KI-gestützte Diagnose-Software setzt neue Maßstäbe in der Krebsfrüherkennung
Wie stark beeinflusst Künstliche Intelligenz die Krebsfrüherkennung schon heute? Und wie verändern Unternehmen wie das Universitätsklinikum Schleswig-Holstein oder die Charité die medizinische Diagnoselandschaft mit innovativen Softwarelösungen? Ein Blick auf aktuelle Marktentwicklungen und die neueste Studienlage zeigt: Nicht nur Medizintechnologiekonzerne und spezialisierte Kliniken zählen zu den Profiteuren, sondern auch börsennotierte Unternehmen im KI- und Diagnostik-Sektor.
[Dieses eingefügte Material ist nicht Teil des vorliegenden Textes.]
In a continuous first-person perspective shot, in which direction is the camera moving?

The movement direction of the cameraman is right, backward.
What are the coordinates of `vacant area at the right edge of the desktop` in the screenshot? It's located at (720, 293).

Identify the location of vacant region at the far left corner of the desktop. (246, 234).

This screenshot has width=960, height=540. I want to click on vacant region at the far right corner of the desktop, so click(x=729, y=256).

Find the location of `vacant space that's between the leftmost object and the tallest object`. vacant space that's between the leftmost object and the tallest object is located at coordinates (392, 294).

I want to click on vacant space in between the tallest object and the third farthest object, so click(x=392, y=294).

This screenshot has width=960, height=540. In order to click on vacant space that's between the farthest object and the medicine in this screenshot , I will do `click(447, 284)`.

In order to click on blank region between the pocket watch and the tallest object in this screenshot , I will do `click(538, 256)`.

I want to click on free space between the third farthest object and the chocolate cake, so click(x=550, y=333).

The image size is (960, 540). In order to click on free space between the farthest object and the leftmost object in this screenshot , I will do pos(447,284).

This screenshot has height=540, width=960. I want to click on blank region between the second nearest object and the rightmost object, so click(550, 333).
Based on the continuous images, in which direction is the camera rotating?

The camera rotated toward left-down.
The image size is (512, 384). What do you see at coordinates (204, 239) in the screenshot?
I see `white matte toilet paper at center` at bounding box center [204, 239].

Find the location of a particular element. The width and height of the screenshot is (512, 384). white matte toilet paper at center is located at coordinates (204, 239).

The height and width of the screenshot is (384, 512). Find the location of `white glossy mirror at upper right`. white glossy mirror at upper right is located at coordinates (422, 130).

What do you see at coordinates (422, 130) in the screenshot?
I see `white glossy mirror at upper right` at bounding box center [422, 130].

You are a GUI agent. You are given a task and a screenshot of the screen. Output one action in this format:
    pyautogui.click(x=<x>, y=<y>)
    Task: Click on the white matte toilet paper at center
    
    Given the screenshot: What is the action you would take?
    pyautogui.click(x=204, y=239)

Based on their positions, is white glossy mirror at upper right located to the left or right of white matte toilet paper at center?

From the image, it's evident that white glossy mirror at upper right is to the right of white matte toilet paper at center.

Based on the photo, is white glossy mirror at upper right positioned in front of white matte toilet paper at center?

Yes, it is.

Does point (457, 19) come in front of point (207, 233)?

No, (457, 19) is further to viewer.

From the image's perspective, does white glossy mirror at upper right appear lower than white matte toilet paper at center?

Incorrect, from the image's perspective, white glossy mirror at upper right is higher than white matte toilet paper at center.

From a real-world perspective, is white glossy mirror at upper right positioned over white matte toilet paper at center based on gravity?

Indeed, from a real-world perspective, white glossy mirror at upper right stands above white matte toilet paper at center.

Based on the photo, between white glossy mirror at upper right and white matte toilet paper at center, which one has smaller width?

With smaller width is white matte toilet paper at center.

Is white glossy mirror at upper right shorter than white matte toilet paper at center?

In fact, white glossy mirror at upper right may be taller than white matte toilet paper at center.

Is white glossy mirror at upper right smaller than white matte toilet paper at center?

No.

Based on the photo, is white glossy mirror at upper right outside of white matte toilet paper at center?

Gewinner-Aktien: Anbieter von KI-Diagnoseplattformen, Gesundheitsdaten-Software (z.B. Siemens Healthineers, GE Healthcare, Philips) sowie spezialisierte Biotech-Firmen, die Partnerschaften im KI-Bereich eingehen, sind klare Gewinner. Verlierer: Unternehmen mit Fokus auf rein bildbasierter Auswertung ohne KI-Kompetenz geraten ins Hintertreffen. Für klassische radiologische Dienstleister erhöht sich zudem der Wettbewerbsdruck erheblich.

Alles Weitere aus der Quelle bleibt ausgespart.